TRY IT: What's wanted is a faithful retyping of every entry, pictures excluded.

* * * * * * * * *

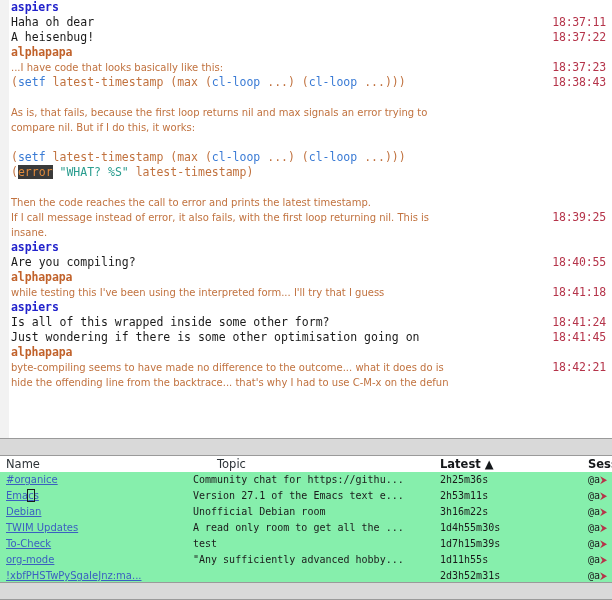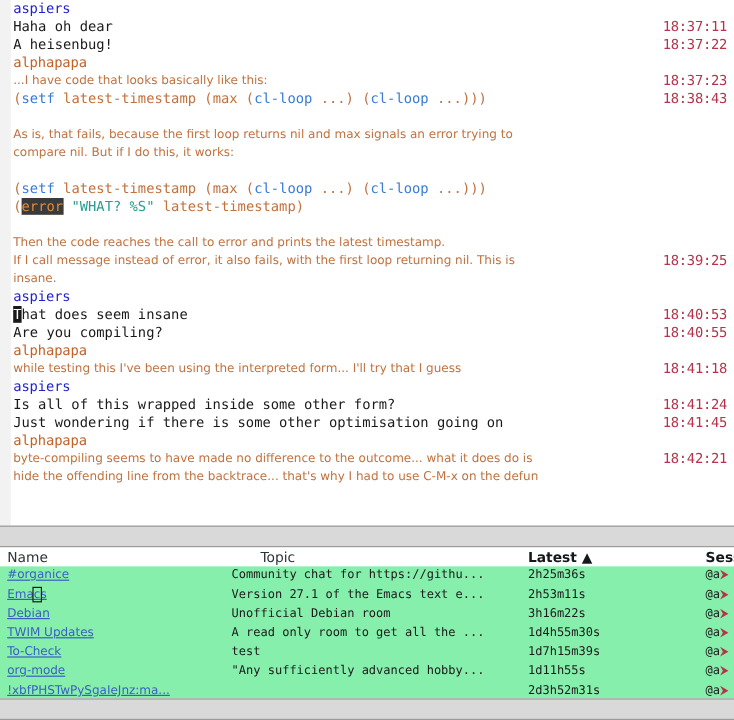--- a/index.html
+++ b/index.html
@@ -67,7 +67,7 @@
     letter-spacing: -0.2px;
   }
   .sender {
-    font-weight: normal;
+    font-weight: bold;
     letter-spacing: -0.1px;
   }
   .sender.blue { color: #2222cc; }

* * * * * * * * *

REPLY TO THE TASK:
--- a/index.html
+++ b/index.html
@@ -67,7 +67,7 @@
     letter-spacing: -0.2px;
   }
   .sender {
-    font-weight: normal;
+    font-weight: bold;
     letter-spacing: -0.1px;
   }
   .sender.blue { color: #2222cc; }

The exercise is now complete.